» **DATA FOR PROCESSING**:
....

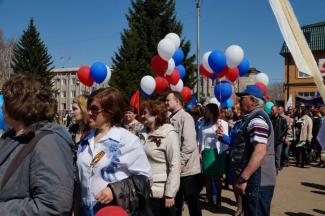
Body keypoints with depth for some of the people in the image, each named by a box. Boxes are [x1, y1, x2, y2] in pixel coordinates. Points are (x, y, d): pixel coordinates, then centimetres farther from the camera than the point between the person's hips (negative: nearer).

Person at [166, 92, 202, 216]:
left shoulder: (185, 117, -11)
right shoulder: (171, 118, 10)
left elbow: (189, 144, -20)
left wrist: (179, 163, -19)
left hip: (187, 169, -7)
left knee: (193, 204, 5)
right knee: (175, 204, 18)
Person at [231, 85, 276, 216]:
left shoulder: (257, 119, -17)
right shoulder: (251, 118, 16)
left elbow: (259, 152, -28)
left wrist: (242, 179, -28)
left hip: (257, 182, -10)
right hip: (252, 180, 10)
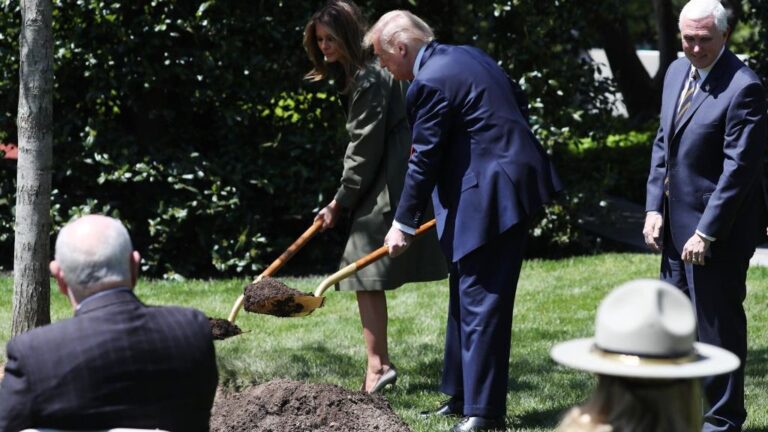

....

» **WHAT THE TASK ASKS**:
Please find every line in the rows above that contains the word "right" and copy each of those lines out in full.

» **TASK ANSWER**:
right shoulder: (171, 118, 10)
right knee: (175, 204, 18)
right shoulder: (251, 118, 16)
right hip: (252, 180, 10)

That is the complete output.